■ **The data**

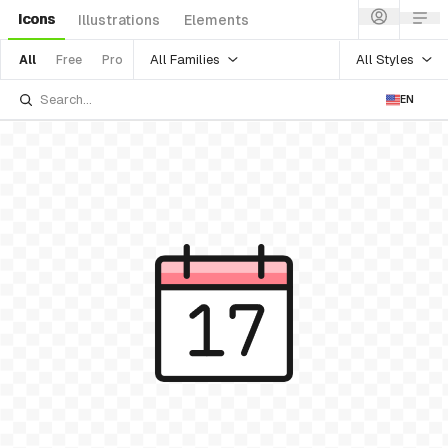
Icons
Illustrations
Elements
All Families
All Styles
All
Free
Pro
EN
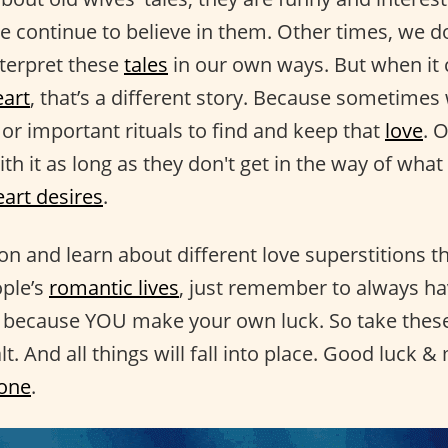
we continue to believe in them. Other times, we do
nterpret these
tales
in our own ways. But when it
eart
, that’s a different story. Because sometimes
or important rituals to find and keep that
love
. 
th it as long as they don't get in the way of wha
eart desires
.
on and learn about different love superstitions t
ople’s
romantic lives
, just remember to always ha
because YOU make your own luck. So take these 
lt. And all things will fall into place. Good luck &
 one
.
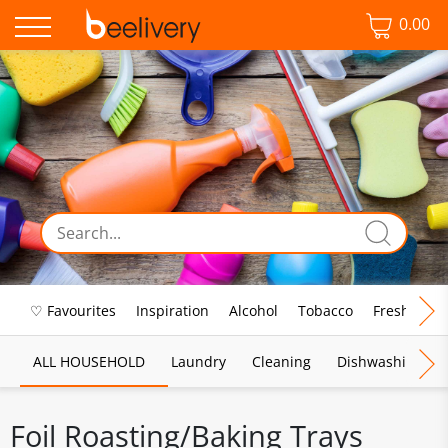
0.00
♡ Favourites
Inspiration
Alcohol
Tobacco
Fresh Food
ALL HOUSEHOLD
Laundry
Cleaning
Dishwashing
Foil Roasting/Baking Trays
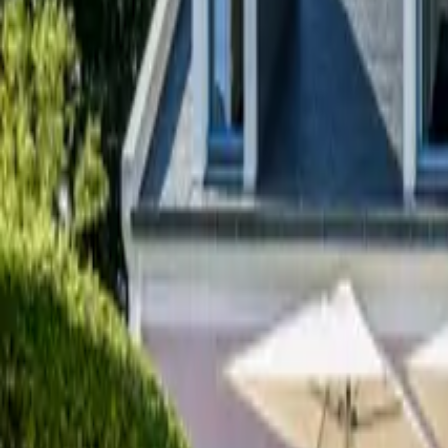
Inspiration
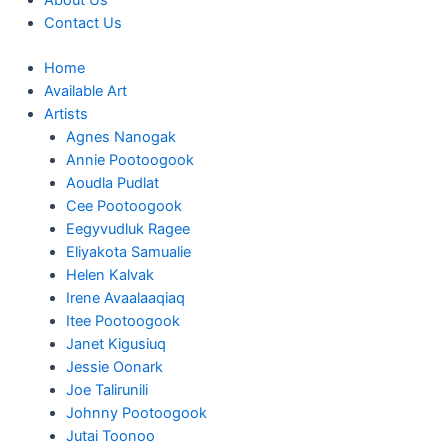
About Us
Contact Us
Home
Available Art
Artists
Agnes Nanogak
Annie Pootoogook
Aoudla Pudlat
Cee Pootoogook
Eegyvudluk Ragee
Eliyakota Samualie
Helen Kalvak
Irene Avaalaaqiaq
Itee Pootoogook
Janet Kigusiuq
Jessie Oonark
Joe Talirunili
Johnny Pootoogook
Jutai Toonoo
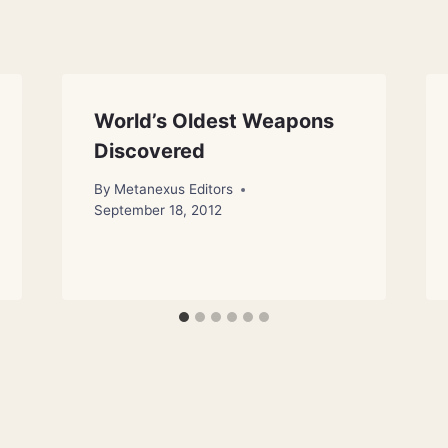
World’s Oldest Weapons
Discovered
By
Metanexus Editors
September 18, 2012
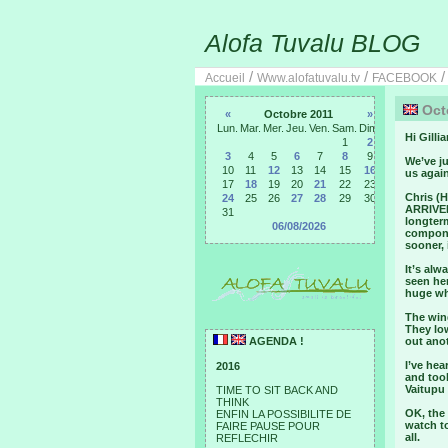
Alofa Tuvalu BLOG
/
/
Accueil
Www.alofatuvalu.tv
FACEBOOK
Octo
«
Octobre 2011
»
Lun.
Mar.
Mer.
Jeu.
Ven.
Sam.
Dim.
Hi Gillia
1
2
3
4
5
6
7
8
9
We’ve ju
10
11
12
13
14
15
16
us again
17
18
19
20
21
22
23
Chris (H
24
25
26
27
28
29
30
ARRIVED 
31
longterm
06/08/2026
componen
sooner, i
It’s alw
seen her
huge whe
The wing
They lo
AGENDA !
out anot
I’ve he
2016
and took
Vaitupu 
TIME TO SIT BACK AND
THINK
OK, the 
ENFIN LA POSSIBILITE DE
watch to
FAIRE PAUSE POUR
all.
REFLECHIR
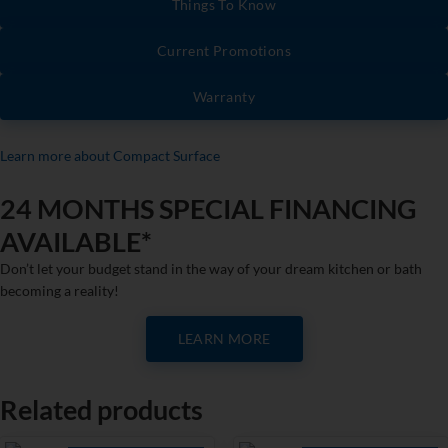
Things To Know
Current Promotions
Warranty
Learn more about Compact Surface
24 MONTHS SPECIAL FINANCING
AVAILABLE*
Don’t let your budget stand in the way of your dream kitchen or bath
becoming a reality!
LEARN MORE
Related products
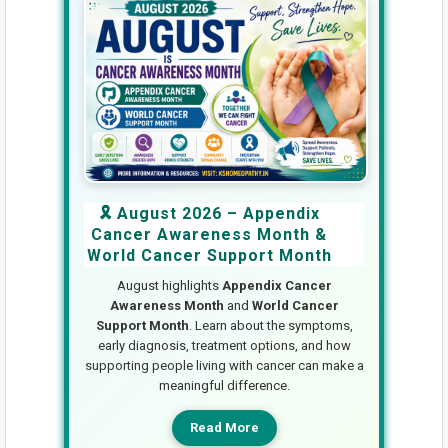
🎗️ August 2026 – Appendix
Cancer Awareness Month &
World Cancer Support Month
August highlights
Appendix Cancer
Awareness Month
and
World Cancer
Support Month
. Learn about the symptoms,
early diagnosis, treatment options, and how
supporting people living with cancer can make a
meaningful difference.
Read More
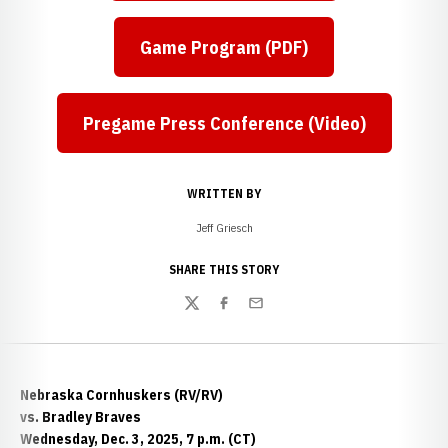
Game Program (PDF)
Pregame Press Conference (Video)
WRITTEN BY
Jeff Griesch
SHARE THIS STORY
Twitter
Facebook
Email
Nebraska Cornhuskers (RV/RV)
vs. Bradley Braves
Wednesday, Dec. 3, 2025, 7 p.m. (CT)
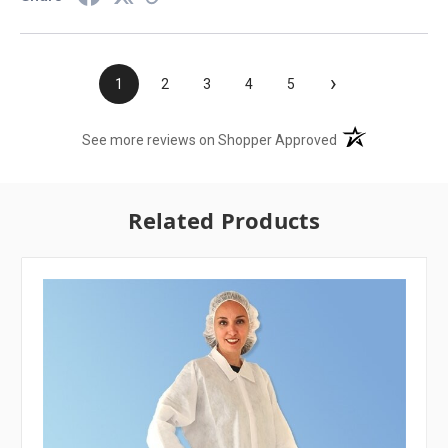
›
1
2
3
4
5
(opens in a new t
See more reviews on Shopper Approved
Related Products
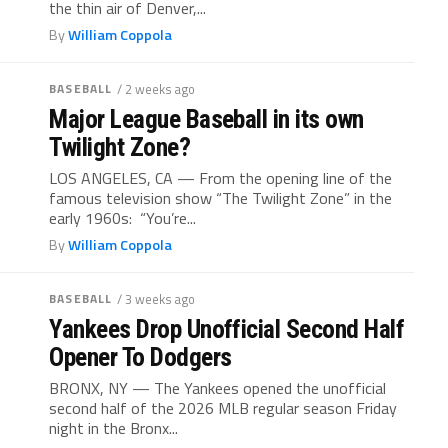
the thin air of Denver,...
By
William Coppola
BASEBALL
/ 2 weeks ago
Major League Baseball in its own
Twilight Zone?
LOS ANGELES, CA — From the opening line of the
famous television show “The Twilight Zone” in the
early 1960s: “You’re...
By
William Coppola
BASEBALL
/ 3 weeks ago
Yankees Drop Unofficial Second Half
Opener To Dodgers
BRONX, NY — The Yankees opened the unofficial
second half of the 2026 MLB regular season Friday
night in the Bronx...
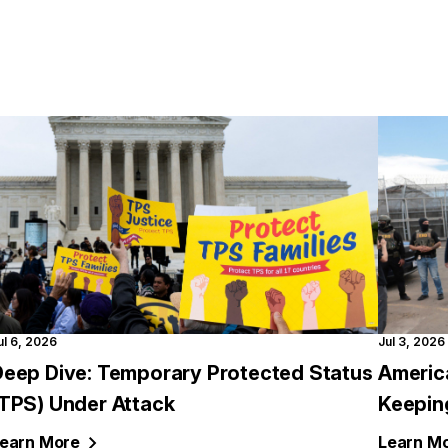
ul 6, 2026
Jul 3, 2026
Deep Dive: Temporary Protected Status
Americ
(TPS) Under Attack
Keepin
earn
More
Learn
Mo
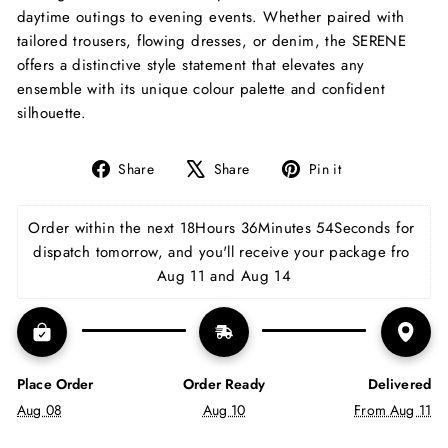
daytime outings to evening events. Whether paired with
tailored trousers, flowing dresses, or denim, the SERENE
offers a distinctive style statement that elevates any
ensemble with its unique colour palette and confident
silhouette.
Share
Tweet
Pin
Share
Share
Pin it
on
on
on
Facebook
X
Pinterest
Order within the next 
18Hours 36Minutes 54Seconds
 for 
dispatch tomorrow, and you'll receive your package fro 
Aug 11 and Aug 14
Place Order
Order Ready
Delivered
Aug 08
Aug 10
From Aug 11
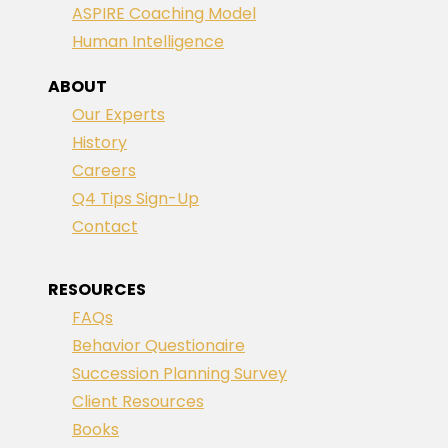
ASPIRE Coaching Model
Human Intelligence
ABOUT
Our Experts
History
Careers
Q4 Tips Sign-Up
Contact
RESOURCES
FAQs
Behavior Questionaire
Succession Planning Survey
Client Resources
Books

■ **Action item**
Everything above except the pictures needs to be reproduced exactly.

■ **Task response**
Icons
Illustrations
Elements
All Families
All Styles
All
Free
Pro
EN
we continue to believe in them. Other times, we do
nterpret these
tales
in our own ways. But when it
eart
, that’s a different story. Because sometimes
or important rituals to find and keep that
love
. 
th it as long as they don't get in the way of wha
eart desires
.
on and learn about different love superstitions t
ople’s
romantic lives
, just remember to always ha
because YOU make your own luck. So take these 
lt. And all things will fall into place. Good luck &
 one
.
0.00
♡ Favourites
Inspiration
Alcohol
Tobacco
Fresh Food
ALL HOUSEHOLD
Laundry
Cleaning
Dishwashing
Foil Roasting/Baking Trays
Inspiration
About Us
Contact Us
Home
Available Art
Artists
Agnes Nanogak
Annie Pootoogook
Aoudla Pudlat
Cee Pootoogook
Eegyvudluk Ragee
Eliyakota Samualie
Helen Kalvak
Irene Avaalaaqiaq
Itee Pootoogook
Janet Kigusiuq
Jessie Oonark
Joe Talirunili
Johnny Pootoogook
Jutai Toonoo
World’s Oldest Weapons
Discovered
By
Metanexus Editors
September 18, 2012
Alofa Tuvalu BLOG
/
/
Accueil
Www.alofatuvalu.tv
FACEBOOK
Octo
«
Octobre 2011
»
Lun.
Mar.
Mer.
Jeu.
Ven.
Sam.
Dim.
Hi Gillia
1
2
3
4
5
6
7
8
9
We’ve ju
10
11
12
13
14
15
16
us again
17
18
19
20
21
22
23
Chris (H
24
25
26
27
28
29
30
ARRIVED 
31
longterm
06/08/2026
componen
sooner, i
It’s alw
seen her
huge whe
The wing
They lo
AGENDA !
out anot
I’ve he
2016
and took
Vaitupu 
TIME TO SIT BACK AND
THINK
OK, the 
ENFIN LA POSSIBILITE DE
watch to
FAIRE PAUSE POUR
all.
REFLECHIR
Things To Know
Current Promotions
Warranty
Learn more about Compact Surface
24 MONTHS SPECIAL FINANCING
AVAILABLE*
Don’t let your budget stand in the way of your dream kitchen or bath
becoming a reality!
LEARN MORE
Related products
🎗️ August 2026 – Appendix
Cancer Awareness Month &
World Cancer Support Month
August highlights
Appendix Cancer
Awareness Month
and
World Cancer
Support Month
. Learn about the symptoms,
early diagnosis, treatment options, and how
supporting people living with cancer can make a
meaningful difference.
Read More
Game Program (PDF)
Pregame Press Conference (Video)
WRITTEN BY
Jeff Griesch
SHARE THIS STORY
Twitter
Facebook
Email
Nebraska Cornhuskers (RV/RV)
vs. Bradley Braves
Wednesday, Dec. 3, 2025, 7 p.m. (CT)
›
1
2
3
4
5
(opens in a new t
See more reviews on Shopper Approved
Related Products
the thin air of Denver,...
By
William Coppola
BASEBALL
/ 2 weeks ago
Major League Baseball in its own
Twilight Zone?
LOS ANGELES, CA — From the opening line of the
famous television show “The Twilight Zone” in the
early 1960s: “You’re...
By
William Coppola
BASEBALL
/ 3 weeks ago
Yankees Drop Unofficial Second Half
Opener To Dodgers
BRONX, NY — The Yankees opened the unofficial
second half of the 2026 MLB regular season Friday
night in the Bronx...
ul 6, 2026
Jul 3, 2026
Deep Dive: Temporary Protected Status
Americ
(TPS) Under Attack
Keepin
earn
More
Learn
Mo
daytime outings to evening events. Whether paired with
tailored trousers, flowing dresses, or denim, the SERENE
offers a distinctive style statement that elevates any
ensemble with its unique colour palette and confident
silhouette.
Share
Tweet
Pin
Share
Share
Pin it
on
on
on
Facebook
X
Pinterest
Order within the next 
18Hours 36Minutes 54Seconds
 for 
dispatch tomorrow, and you'll receive your package fro 
Aug 11 and Aug 14
Place Order
Order Ready
Delivered
Aug 08
Aug 10
From Aug 11
ASPIRE Coaching Model
Human Intelligence
ABOUT
Our Experts
History
Careers
Q4 Tips Sign-Up
Contact
RESOURCES
FAQs
Behavior Questionaire
Succession Planning Survey
Client Resources
Books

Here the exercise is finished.